== Activity ==
Each entry is to be retyped exactly as it stands.

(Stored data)
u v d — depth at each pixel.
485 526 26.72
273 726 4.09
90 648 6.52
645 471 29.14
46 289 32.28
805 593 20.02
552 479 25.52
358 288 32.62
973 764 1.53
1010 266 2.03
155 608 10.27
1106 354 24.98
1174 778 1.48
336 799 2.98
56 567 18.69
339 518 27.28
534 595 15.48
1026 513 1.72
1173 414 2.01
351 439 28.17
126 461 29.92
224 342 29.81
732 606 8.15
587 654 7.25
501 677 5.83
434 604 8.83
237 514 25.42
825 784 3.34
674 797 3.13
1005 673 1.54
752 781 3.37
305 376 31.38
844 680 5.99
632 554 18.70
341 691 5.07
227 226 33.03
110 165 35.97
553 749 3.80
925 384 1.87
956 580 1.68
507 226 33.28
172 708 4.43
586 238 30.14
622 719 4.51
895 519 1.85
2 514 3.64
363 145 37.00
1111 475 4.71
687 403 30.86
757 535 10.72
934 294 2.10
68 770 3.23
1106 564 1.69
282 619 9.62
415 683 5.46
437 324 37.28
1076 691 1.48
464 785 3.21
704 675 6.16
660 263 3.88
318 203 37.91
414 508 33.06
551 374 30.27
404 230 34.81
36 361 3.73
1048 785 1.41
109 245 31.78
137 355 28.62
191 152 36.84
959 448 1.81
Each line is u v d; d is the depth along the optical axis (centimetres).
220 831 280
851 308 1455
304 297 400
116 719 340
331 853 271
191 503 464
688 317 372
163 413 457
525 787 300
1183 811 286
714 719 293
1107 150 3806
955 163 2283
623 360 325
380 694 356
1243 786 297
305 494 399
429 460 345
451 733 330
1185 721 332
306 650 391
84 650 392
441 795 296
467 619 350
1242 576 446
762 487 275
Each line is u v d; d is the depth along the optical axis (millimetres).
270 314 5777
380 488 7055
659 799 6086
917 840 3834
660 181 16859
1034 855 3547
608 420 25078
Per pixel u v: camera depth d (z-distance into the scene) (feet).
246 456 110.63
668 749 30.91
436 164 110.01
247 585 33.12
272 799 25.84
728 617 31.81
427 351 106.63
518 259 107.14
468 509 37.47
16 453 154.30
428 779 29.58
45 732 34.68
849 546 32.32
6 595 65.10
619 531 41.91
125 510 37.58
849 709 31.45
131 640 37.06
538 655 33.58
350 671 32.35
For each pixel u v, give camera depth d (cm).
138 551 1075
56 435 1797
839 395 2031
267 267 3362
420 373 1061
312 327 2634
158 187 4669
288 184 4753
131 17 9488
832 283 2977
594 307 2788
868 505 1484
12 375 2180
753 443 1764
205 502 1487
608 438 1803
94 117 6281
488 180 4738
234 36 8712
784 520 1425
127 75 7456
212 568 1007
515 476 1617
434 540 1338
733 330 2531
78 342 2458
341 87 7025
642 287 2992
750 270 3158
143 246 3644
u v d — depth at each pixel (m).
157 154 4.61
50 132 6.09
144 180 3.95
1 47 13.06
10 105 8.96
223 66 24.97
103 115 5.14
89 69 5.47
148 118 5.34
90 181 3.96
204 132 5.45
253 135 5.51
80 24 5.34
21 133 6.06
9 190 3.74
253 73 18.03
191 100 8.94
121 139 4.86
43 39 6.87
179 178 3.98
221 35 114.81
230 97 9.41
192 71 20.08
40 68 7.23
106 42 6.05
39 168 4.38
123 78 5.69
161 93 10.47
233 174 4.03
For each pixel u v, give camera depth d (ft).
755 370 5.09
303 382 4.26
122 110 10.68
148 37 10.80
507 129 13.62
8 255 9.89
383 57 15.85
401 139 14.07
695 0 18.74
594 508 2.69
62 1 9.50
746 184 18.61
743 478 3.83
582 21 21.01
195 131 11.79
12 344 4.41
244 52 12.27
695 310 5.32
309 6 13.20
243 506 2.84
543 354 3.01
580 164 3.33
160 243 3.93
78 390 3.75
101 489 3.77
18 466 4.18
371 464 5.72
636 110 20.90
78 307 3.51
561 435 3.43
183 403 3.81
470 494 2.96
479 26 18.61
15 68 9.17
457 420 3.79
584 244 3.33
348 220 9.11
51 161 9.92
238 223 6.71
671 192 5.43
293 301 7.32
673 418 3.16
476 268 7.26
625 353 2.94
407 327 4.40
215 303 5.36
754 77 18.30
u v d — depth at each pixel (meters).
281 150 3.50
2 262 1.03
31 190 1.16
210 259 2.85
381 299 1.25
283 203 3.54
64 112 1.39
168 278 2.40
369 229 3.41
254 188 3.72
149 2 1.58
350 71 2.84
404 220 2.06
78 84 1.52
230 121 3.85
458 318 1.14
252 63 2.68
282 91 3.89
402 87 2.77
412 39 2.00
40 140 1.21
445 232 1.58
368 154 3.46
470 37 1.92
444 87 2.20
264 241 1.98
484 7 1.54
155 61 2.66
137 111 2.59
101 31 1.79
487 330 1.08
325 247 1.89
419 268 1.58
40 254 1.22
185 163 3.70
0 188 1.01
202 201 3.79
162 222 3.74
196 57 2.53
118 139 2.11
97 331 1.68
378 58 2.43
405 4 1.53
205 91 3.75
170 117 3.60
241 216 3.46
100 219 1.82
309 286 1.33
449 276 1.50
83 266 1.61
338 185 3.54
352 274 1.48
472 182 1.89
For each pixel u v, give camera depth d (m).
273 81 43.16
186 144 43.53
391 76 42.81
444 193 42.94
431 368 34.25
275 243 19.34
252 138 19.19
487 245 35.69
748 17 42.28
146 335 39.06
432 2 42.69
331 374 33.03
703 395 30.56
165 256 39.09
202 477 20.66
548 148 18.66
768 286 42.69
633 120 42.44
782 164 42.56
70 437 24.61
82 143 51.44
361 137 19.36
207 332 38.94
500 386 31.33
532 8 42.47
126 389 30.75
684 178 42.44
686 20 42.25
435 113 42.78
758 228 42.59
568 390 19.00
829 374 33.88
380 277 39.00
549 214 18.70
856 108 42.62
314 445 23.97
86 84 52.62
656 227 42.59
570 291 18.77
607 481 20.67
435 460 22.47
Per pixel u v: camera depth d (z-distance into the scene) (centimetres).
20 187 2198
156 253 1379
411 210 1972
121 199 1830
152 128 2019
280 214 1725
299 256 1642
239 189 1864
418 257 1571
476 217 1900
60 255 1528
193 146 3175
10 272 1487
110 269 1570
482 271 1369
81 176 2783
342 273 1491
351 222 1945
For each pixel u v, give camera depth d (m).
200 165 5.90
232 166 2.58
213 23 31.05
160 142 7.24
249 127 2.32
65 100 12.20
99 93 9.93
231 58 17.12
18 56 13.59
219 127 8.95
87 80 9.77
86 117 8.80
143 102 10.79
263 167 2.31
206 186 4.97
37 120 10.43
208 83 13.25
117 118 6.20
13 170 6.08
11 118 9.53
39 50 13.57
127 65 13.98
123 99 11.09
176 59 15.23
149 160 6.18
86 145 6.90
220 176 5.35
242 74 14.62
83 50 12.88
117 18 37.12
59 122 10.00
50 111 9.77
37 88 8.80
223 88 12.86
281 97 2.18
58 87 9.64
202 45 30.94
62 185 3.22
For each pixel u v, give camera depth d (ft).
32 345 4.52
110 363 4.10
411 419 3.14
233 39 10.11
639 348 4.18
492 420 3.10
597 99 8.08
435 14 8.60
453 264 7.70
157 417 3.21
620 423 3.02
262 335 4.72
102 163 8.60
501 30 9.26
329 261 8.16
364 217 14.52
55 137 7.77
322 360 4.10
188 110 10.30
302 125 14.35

== Answer to this exercise ==
u v d — depth at each pixel.
485 526 26.72
273 726 4.09
90 648 6.52
645 471 29.14
46 289 32.28
805 593 20.02
552 479 25.52
358 288 32.62
973 764 1.53
1010 266 2.03
155 608 10.27
1106 354 24.98
1174 778 1.48
336 799 2.98
56 567 18.69
339 518 27.28
534 595 15.48
1026 513 1.72
1173 414 2.01
351 439 28.17
126 461 29.92
224 342 29.81
732 606 8.15
587 654 7.25
501 677 5.83
434 604 8.83
237 514 25.42
825 784 3.34
674 797 3.13
1005 673 1.54
752 781 3.37
305 376 31.38
844 680 5.99
632 554 18.70
341 691 5.07
227 226 33.03
110 165 35.97
553 749 3.80
925 384 1.87
956 580 1.68
507 226 33.28
172 708 4.43
586 238 30.14
622 719 4.51
895 519 1.85
2 514 3.64
363 145 37.00
1111 475 4.71
687 403 30.86
757 535 10.72
934 294 2.10
68 770 3.23
1106 564 1.69
282 619 9.62
415 683 5.46
437 324 37.28
1076 691 1.48
464 785 3.21
704 675 6.16
660 263 3.88
318 203 37.91
414 508 33.06
551 374 30.27
404 230 34.81
36 361 3.73
1048 785 1.41
109 245 31.78
137 355 28.62
191 152 36.84
959 448 1.81
Each line is u v d; d is the depth along the optical axis (centimetres).
220 831 280
851 308 1455
304 297 400
116 719 340
331 853 271
191 503 464
688 317 372
163 413 457
525 787 300
1183 811 286
714 719 293
1107 150 3806
955 163 2283
623 360 325
380 694 356
1243 786 297
305 494 399
429 460 345
451 733 330
1185 721 332
306 650 391
84 650 392
441 795 296
467 619 350
1242 576 446
762 487 275
Each line is u v d; d is the depth along the optical axis (millimetres).
270 314 5777
380 488 7055
659 799 6086
917 840 3834
660 181 16859
1034 855 3547
608 420 25078
Per pixel u v: camera depth d (z-distance into the scene) (feet).
246 456 110.63
668 749 30.91
436 164 110.01
247 585 33.12
272 799 25.84
728 617 31.81
427 351 106.63
518 259 107.14
468 509 37.47
16 453 154.30
428 779 29.58
45 732 34.68
849 546 32.32
6 595 65.10
619 531 41.91
125 510 37.58
849 709 31.45
131 640 37.06
538 655 33.58
350 671 32.35
For each pixel u v, give camera depth d (cm).
138 551 1075
56 435 1797
839 395 2031
267 267 3362
420 373 1061
312 327 2634
158 187 4669
288 184 4753
131 17 9488
832 283 2977
594 307 2788
868 505 1484
12 375 2180
753 443 1764
205 502 1487
608 438 1803
94 117 6281
488 180 4738
234 36 8712
784 520 1425
127 75 7456
212 568 1007
515 476 1617
434 540 1338
733 330 2531
78 342 2458
341 87 7025
642 287 2992
750 270 3158
143 246 3644
u v d — depth at each pixel (m).
157 154 4.61
50 132 6.09
144 180 3.95
1 47 13.06
10 105 8.96
223 66 24.97
103 115 5.14
89 69 5.47
148 118 5.34
90 181 3.96
204 132 5.45
253 135 5.51
80 24 5.34
21 133 6.06
9 190 3.74
253 73 18.03
191 100 8.94
121 139 4.86
43 39 6.87
179 178 3.98
221 35 114.81
230 97 9.41
192 71 20.08
40 68 7.23
106 42 6.05
39 168 4.38
123 78 5.69
161 93 10.47
233 174 4.03
For each pixel u v, give camera depth d (ft).
755 370 5.09
303 382 4.26
122 110 10.68
148 37 10.80
507 129 13.62
8 255 9.89
383 57 15.85
401 139 14.07
695 0 18.74
594 508 2.69
62 1 9.50
746 184 18.61
743 478 3.83
582 21 21.01
195 131 11.79
12 344 4.41
244 52 12.27
695 310 5.32
309 6 13.20
243 506 2.84
543 354 3.01
580 164 3.33
160 243 3.93
78 390 3.75
101 489 3.77
18 466 4.18
371 464 5.72
636 110 20.90
78 307 3.51
561 435 3.43
183 403 3.81
470 494 2.96
479 26 18.61
15 68 9.17
457 420 3.79
584 244 3.33
348 220 9.11
51 161 9.92
238 223 6.71
671 192 5.43
293 301 7.32
673 418 3.16
476 268 7.26
625 353 2.94
407 327 4.40
215 303 5.36
754 77 18.30
u v d — depth at each pixel (meters).
281 150 3.50
2 262 1.03
31 190 1.16
210 259 2.85
381 299 1.25
283 203 3.54
64 112 1.39
168 278 2.40
369 229 3.41
254 188 3.72
149 2 1.58
350 71 2.84
404 220 2.06
78 84 1.52
230 121 3.85
458 318 1.14
252 63 2.68
282 91 3.89
402 87 2.77
412 39 2.00
40 140 1.21
445 232 1.58
368 154 3.46
470 37 1.92
444 87 2.20
264 241 1.98
484 7 1.54
155 61 2.66
137 111 2.59
101 31 1.79
487 330 1.08
325 247 1.89
419 268 1.58
40 254 1.22
185 163 3.70
0 188 1.01
202 201 3.79
162 222 3.74
196 57 2.53
118 139 2.11
97 331 1.68
378 58 2.43
405 4 1.53
205 91 3.75
170 117 3.60
241 216 3.46
100 219 1.82
309 286 1.33
449 276 1.50
83 266 1.61
338 185 3.54
352 274 1.48
472 182 1.89
For each pixel u v, give camera depth d (m).
273 81 43.16
186 144 43.53
391 76 42.81
444 193 42.94
431 368 34.25
275 243 19.34
252 138 19.19
487 245 35.69
748 17 42.28
146 335 39.06
432 2 42.69
331 374 33.03
703 395 30.56
165 256 39.09
202 477 20.66
548 148 18.66
768 286 42.69
633 120 42.44
782 164 42.56
70 437 24.61
82 143 51.44
361 137 19.36
207 332 38.94
500 386 31.33
532 8 42.47
126 389 30.75
684 178 42.44
686 20 42.25
435 113 42.78
758 228 42.59
568 390 19.00
829 374 33.88
380 277 39.00
549 214 18.70
856 108 42.62
314 445 23.97
86 84 52.62
656 227 42.59
570 291 18.77
607 481 20.67
435 460 22.47
Per pixel u v: camera depth d (z-distance into the scene) (centimetres).
20 187 2198
156 253 1379
411 210 1972
121 199 1830
152 128 2019
280 214 1725
299 256 1642
239 189 1864
418 257 1571
476 217 1900
60 255 1528
193 146 3175
10 272 1487
110 269 1570
482 271 1369
81 176 2783
342 273 1491
351 222 1945
For each pixel u v, give camera depth d (m).
200 165 5.90
232 166 2.58
213 23 31.05
160 142 7.24
249 127 2.32
65 100 12.20
99 93 9.93
231 58 17.12
18 56 13.59
219 127 8.95
87 80 9.77
86 117 8.80
143 102 10.79
263 167 2.31
206 186 4.97
37 120 10.43
208 83 13.25
117 118 6.20
13 170 6.08
11 118 9.53
39 50 13.57
127 65 13.98
123 99 11.09
176 59 15.23
149 160 6.18
86 145 6.90
220 176 5.35
242 74 14.62
83 50 12.88
117 18 37.12
59 122 10.00
50 111 9.77
37 88 8.80
223 88 12.86
281 97 2.18
58 87 9.64
202 45 30.94
62 185 3.22
For each pixel u v, give camera depth d (ft).
32 345 4.52
110 363 4.10
411 419 3.14
233 39 10.11
639 348 4.18
492 420 3.10
597 99 8.08
435 14 8.60
453 264 7.70
157 417 3.21
620 423 3.02
262 335 4.72
102 163 8.60
501 30 9.26
329 261 8.16
364 217 14.52
55 137 7.77
322 360 4.10
188 110 10.30
302 125 14.35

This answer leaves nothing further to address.